== Supplied entries

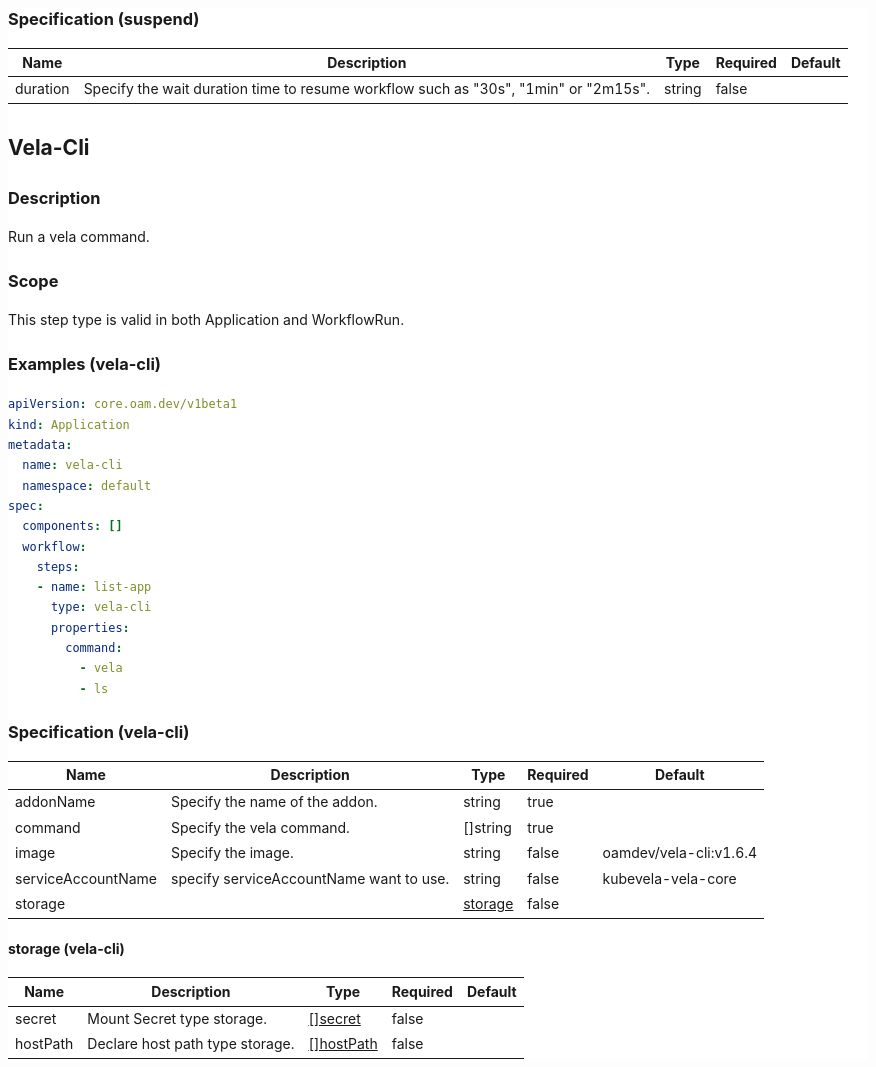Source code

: ### Specification (suspend)


 Name | Description | Type | Required | Default 
 ---- | ----------- | ---- | -------- | ------- 
 duration | Specify the wait duration time to resume workflow such as "30s", "1min" or "2m15s". | string | false |  


## Vela-Cli

### Description

Run a vela command.

### Scope

This step type is valid in both Application and WorkflowRun.

### Examples (vela-cli)

```yaml
apiVersion: core.oam.dev/v1beta1
kind: Application
metadata:
  name: vela-cli
  namespace: default
spec:
  components: []
  workflow:
    steps:
    - name: list-app
      type: vela-cli
      properties:
        command:
          - vela
          - ls
```

### Specification (vela-cli)


 Name | Description | Type | Required | Default 
 ---- | ----------- | ---- | -------- | ------- 
 addonName | Specify the name of the addon. | string | true |  
 command | Specify the vela command. | []string | true |  
 image | Specify the image. | string | false | oamdev/vela-cli:v1.6.4 
 serviceAccountName | specify serviceAccountName want to use. | string | false | kubevela-vela-core 
 storage |  | [storage](#storage-vela-cli) | false |  


#### storage (vela-cli)

 Name | Description | Type | Required | Default 
 ---- | ----------- | ---- | -------- | ------- 
 secret | Mount Secret type storage. | [[]secret](#secret-vela-cli) | false |  
 hostPath | Declare host path type storage. | [[]hostPath](#hostpath-vela-cli) | false |  
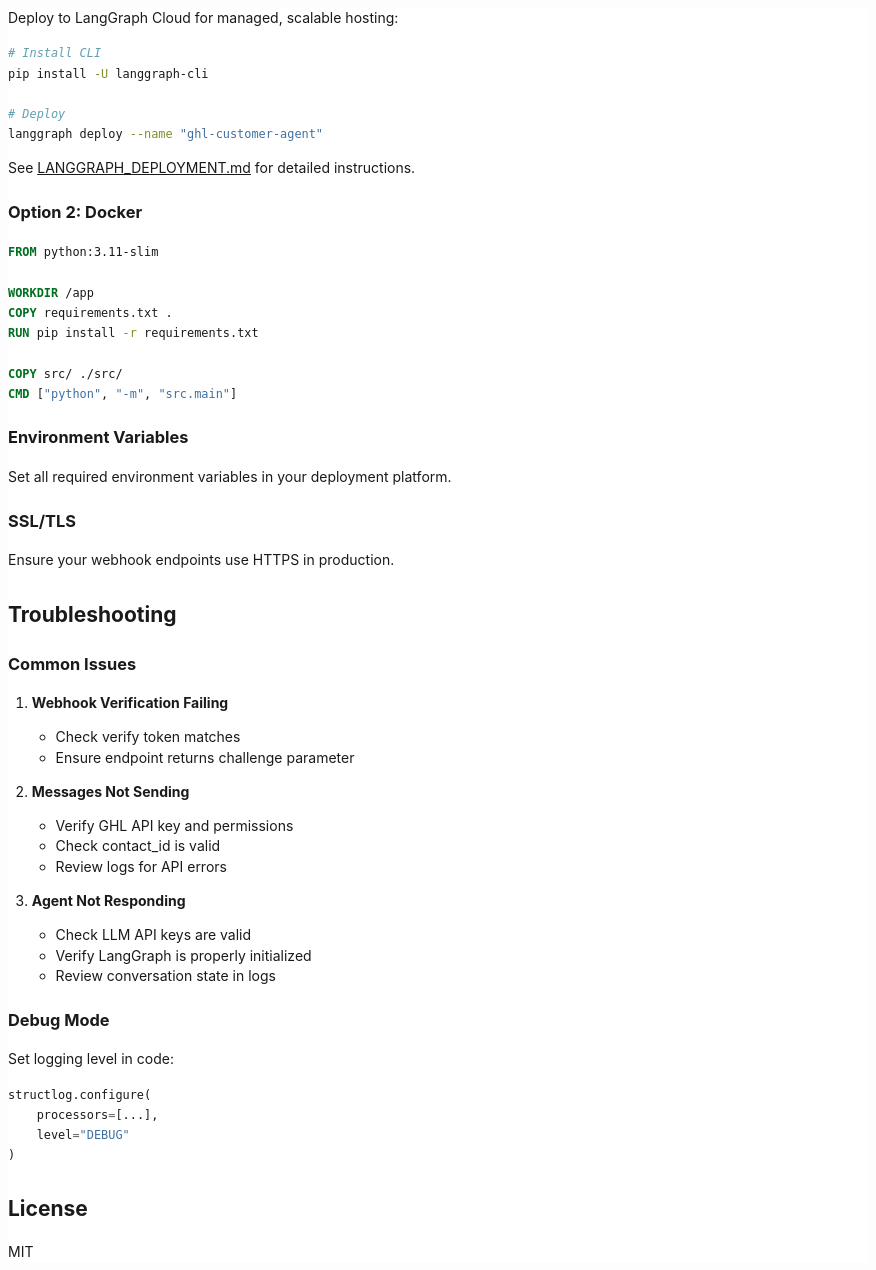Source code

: Deploy to LangGraph Cloud for managed, scalable hosting:

```bash
# Install CLI
pip install -U langgraph-cli

# Deploy
langgraph deploy --name "ghl-customer-agent"
```

See [LANGGRAPH_DEPLOYMENT.md](./LANGGRAPH_DEPLOYMENT.md) for detailed instructions.

### Option 2: Docker

```dockerfile
FROM python:3.11-slim

WORKDIR /app
COPY requirements.txt .
RUN pip install -r requirements.txt

COPY src/ ./src/
CMD ["python", "-m", "src.main"]
```

### Environment Variables

Set all required environment variables in your deployment platform.

### SSL/TLS

Ensure your webhook endpoints use HTTPS in production.

## Troubleshooting

### Common Issues

1. **Webhook Verification Failing**
   - Check verify token matches
   - Ensure endpoint returns challenge parameter

2. **Messages Not Sending**
   - Verify GHL API key and permissions
   - Check contact_id is valid
   - Review logs for API errors

3. **Agent Not Responding**
   - Check LLM API keys are valid
   - Verify LangGraph is properly initialized
   - Review conversation state in logs

### Debug Mode

Set logging level in code:
```python
structlog.configure(
    processors=[...],
    level="DEBUG"
)
```

## License

MIT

====

** Work to be completed **
Each line above that has the word "Review" must be copied.

** Problem solution **
   - Review logs for API errors
   - Review conversation state in logs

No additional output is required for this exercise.